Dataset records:
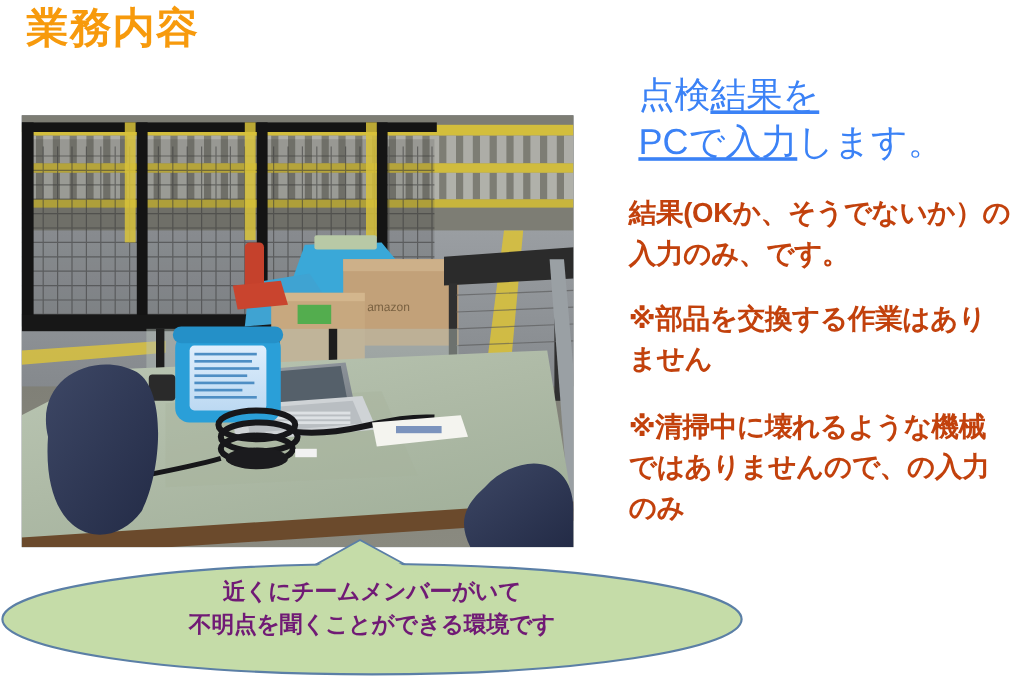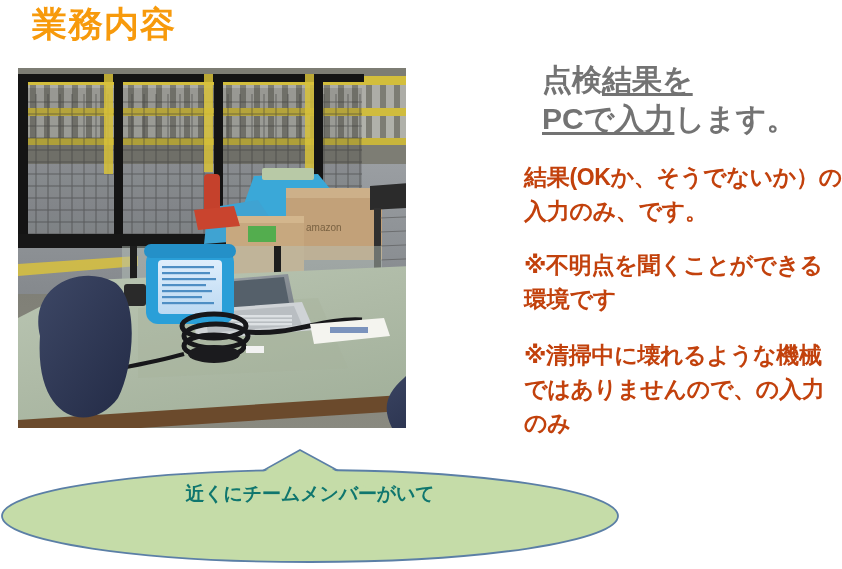--- a/index.html
+++ b/index.html
@@ -21,7 +21,7 @@
   
   #slide-title {
     position: absolute;
-    left: 32px;
+    left: 22px;
     top: 4px;
     font-size: 35px;
     font-weight: bold;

Task requirements: Where an entry contains an image, skip the image and write out the rest exactly.

Response for this exercise:
--- a/index.html
+++ b/index.html
@@ -21,7 +21,7 @@
   
   #slide-title {
     position: absolute;
-    left: 32px;
+    left: 22px;
     top: 4px;
     font-size: 35px;
     font-weight: bold;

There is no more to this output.